[[ MATERIAL FOR THIS TASK open ]]

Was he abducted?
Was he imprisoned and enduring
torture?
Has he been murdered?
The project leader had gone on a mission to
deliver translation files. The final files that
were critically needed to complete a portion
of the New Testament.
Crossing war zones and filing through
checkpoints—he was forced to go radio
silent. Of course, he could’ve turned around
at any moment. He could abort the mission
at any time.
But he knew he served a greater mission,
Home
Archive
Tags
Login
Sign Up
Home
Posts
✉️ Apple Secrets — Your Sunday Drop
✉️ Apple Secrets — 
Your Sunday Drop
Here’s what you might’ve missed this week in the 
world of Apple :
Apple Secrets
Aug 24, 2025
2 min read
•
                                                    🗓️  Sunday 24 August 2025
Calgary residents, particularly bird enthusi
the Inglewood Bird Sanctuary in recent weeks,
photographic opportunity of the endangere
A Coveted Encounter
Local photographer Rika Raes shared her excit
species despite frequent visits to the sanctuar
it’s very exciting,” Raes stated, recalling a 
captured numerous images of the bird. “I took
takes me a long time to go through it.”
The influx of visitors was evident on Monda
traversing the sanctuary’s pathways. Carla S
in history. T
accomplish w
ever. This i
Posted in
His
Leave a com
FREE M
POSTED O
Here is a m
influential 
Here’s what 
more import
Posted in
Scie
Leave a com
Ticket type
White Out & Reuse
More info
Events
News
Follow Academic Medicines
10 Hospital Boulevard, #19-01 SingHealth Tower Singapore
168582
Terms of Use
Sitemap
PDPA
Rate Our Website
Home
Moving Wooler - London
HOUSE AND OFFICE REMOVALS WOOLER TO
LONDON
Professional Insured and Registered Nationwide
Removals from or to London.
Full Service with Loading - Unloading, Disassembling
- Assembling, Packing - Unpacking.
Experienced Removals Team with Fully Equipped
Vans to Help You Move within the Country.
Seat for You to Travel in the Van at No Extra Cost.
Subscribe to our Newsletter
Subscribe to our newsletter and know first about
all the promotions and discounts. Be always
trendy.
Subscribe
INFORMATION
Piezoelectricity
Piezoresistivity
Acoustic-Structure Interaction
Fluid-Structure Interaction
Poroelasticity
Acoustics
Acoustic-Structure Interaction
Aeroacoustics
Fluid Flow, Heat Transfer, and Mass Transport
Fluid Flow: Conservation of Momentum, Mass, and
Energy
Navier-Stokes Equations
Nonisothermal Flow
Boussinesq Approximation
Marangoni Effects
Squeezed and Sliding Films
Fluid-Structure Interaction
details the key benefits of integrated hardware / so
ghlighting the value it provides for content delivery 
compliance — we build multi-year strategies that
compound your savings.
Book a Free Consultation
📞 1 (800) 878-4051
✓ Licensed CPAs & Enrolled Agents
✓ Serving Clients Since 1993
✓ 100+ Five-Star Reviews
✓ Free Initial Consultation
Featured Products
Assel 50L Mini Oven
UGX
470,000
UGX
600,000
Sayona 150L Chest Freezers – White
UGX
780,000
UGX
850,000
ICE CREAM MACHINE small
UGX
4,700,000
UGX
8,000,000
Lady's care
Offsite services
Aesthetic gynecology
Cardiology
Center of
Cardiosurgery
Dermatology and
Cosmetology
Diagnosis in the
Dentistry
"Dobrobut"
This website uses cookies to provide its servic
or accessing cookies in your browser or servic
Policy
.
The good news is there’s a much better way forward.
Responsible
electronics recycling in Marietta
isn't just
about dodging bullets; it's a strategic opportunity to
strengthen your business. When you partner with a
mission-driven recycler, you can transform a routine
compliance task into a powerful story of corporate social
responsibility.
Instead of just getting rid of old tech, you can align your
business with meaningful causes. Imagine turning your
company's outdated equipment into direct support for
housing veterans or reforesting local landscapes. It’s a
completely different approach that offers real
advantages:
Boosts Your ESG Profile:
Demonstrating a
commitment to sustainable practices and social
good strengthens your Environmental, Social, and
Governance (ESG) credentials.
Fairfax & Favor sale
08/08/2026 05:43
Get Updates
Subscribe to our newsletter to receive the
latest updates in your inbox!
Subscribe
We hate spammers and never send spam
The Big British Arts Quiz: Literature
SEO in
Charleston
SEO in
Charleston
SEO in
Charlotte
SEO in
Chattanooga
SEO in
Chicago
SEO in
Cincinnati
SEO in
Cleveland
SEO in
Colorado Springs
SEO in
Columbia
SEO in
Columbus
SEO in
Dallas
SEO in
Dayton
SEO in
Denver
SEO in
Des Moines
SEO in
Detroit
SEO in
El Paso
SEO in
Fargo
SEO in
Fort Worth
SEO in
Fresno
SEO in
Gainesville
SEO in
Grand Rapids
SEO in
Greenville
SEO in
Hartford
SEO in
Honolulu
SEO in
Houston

[[ MATERIAL FOR THIS TASK closed ]]

■ WORK REQUEST ■
Repeat the listing in its entirety, keeping each line as it is.

■ RESPONSE ■
Was he abducted?
Was he imprisoned and enduring
torture?
Has he been murdered?
The project leader had gone on a mission to
deliver translation files. The final files that
were critically needed to complete a portion
of the New Testament.
Crossing war zones and filing through
checkpoints—he was forced to go radio
silent. Of course, he could’ve turned around
at any moment. He could abort the mission
at any time.
But he knew he served a greater mission,
Home
Archive
Tags
Login
Sign Up
Home
Posts
✉️ Apple Secrets — Your Sunday Drop
✉️ Apple Secrets — 
Your Sunday Drop
Here’s what you might’ve missed this week in the 
world of Apple :
Apple Secrets
Aug 24, 2025
2 min read
•
                                                    🗓️  Sunday 24 August 2025
Calgary residents, particularly bird enthusi
the Inglewood Bird Sanctuary in recent weeks,
photographic opportunity of the endangere
A Coveted Encounter
Local photographer Rika Raes shared her excit
species despite frequent visits to the sanctuar
it’s very exciting,” Raes stated, recalling a 
captured numerous images of the bird. “I took
takes me a long time to go through it.”
The influx of visitors was evident on Monda
traversing the sanctuary’s pathways. Carla S
in history. T
accomplish w
ever. This i
Posted in
His
Leave a com
FREE M
POSTED O
Here is a m
influential 
Here’s what 
more import
Posted in
Scie
Leave a com
Ticket type
White Out & Reuse
More info
Events
News
Follow Academic Medicines
10 Hospital Boulevard, #19-01 SingHealth Tower Singapore
168582
Terms of Use
Sitemap
PDPA
Rate Our Website
Home
Moving Wooler - London
HOUSE AND OFFICE REMOVALS WOOLER TO
LONDON
Professional Insured and Registered Nationwide
Removals from or to London.
Full Service with Loading - Unloading, Disassembling
- Assembling, Packing - Unpacking.
Experienced Removals Team with Fully Equipped
Vans to Help You Move within the Country.
Seat for You to Travel in the Van at No Extra Cost.
Subscribe to our Newsletter
Subscribe to our newsletter and know first about
all the promotions and discounts. Be always
trendy.
Subscribe
INFORMATION
Piezoelectricity
Piezoresistivity
Acoustic-Structure Interaction
Fluid-Structure Interaction
Poroelasticity
Acoustics
Acoustic-Structure Interaction
Aeroacoustics
Fluid Flow, Heat Transfer, and Mass Transport
Fluid Flow: Conservation of Momentum, Mass, and
Energy
Navier-Stokes Equations
Nonisothermal Flow
Boussinesq Approximation
Marangoni Effects
Squeezed and Sliding Films
Fluid-Structure Interaction
details the key benefits of integrated hardware / so
ghlighting the value it provides for content delivery 
compliance — we build multi-year strategies that
compound your savings.
Book a Free Consultation
📞 1 (800) 878-4051
✓ Licensed CPAs & Enrolled Agents
✓ Serving Clients Since 1993
✓ 100+ Five-Star Reviews
✓ Free Initial Consultation
Featured Products
Assel 50L Mini Oven
UGX
470,000
UGX
600,000
Sayona 150L Chest Freezers – White
UGX
780,000
UGX
850,000
ICE CREAM MACHINE small
UGX
4,700,000
UGX
8,000,000
Lady's care
Offsite services
Aesthetic gynecology
Cardiology
Center of
Cardiosurgery
Dermatology and
Cosmetology
Diagnosis in the
Dentistry
"Dobrobut"
This website uses cookies to provide its servic
or accessing cookies in your browser or servic
Policy
.
The good news is there’s a much better way forward.
Responsible
electronics recycling in Marietta
isn't just
about dodging bullets; it's a strategic opportunity to
strengthen your business. When you partner with a
mission-driven recycler, you can transform a routine
compliance task into a powerful story of corporate social
responsibility.
Instead of just getting rid of old tech, you can align your
business with meaningful causes. Imagine turning your
company's outdated equipment into direct support for
housing veterans or reforesting local landscapes. It’s a
completely different approach that offers real
advantages:
Boosts Your ESG Profile:
Demonstrating a
commitment to sustainable practices and social
good strengthens your Environmental, Social, and
Governance (ESG) credentials.
Fairfax & Favor sale
08/08/2026 05:43
Get Updates
Subscribe to our newsletter to receive the
latest updates in your inbox!
Subscribe
We hate spammers and never send spam
The Big British Arts Quiz: Literature
SEO in
Charleston
SEO in
Charleston
SEO in
Charlotte
SEO in
Chattanooga
SEO in
Chicago
SEO in
Cincinnati
SEO in
Cleveland
SEO in
Colorado Springs
SEO in
Columbia
SEO in
Columbus
SEO in
Dallas
SEO in
Dayton
SEO in
Denver
SEO in
Des Moines
SEO in
Detroit
SEO in
El Paso
SEO in
Fargo
SEO in
Fort Worth
SEO in
Fresno
SEO in
Gainesville
SEO in
Grand Rapids
SEO in
Greenville
SEO in
Hartford
SEO in
Honolulu
SEO in
Houston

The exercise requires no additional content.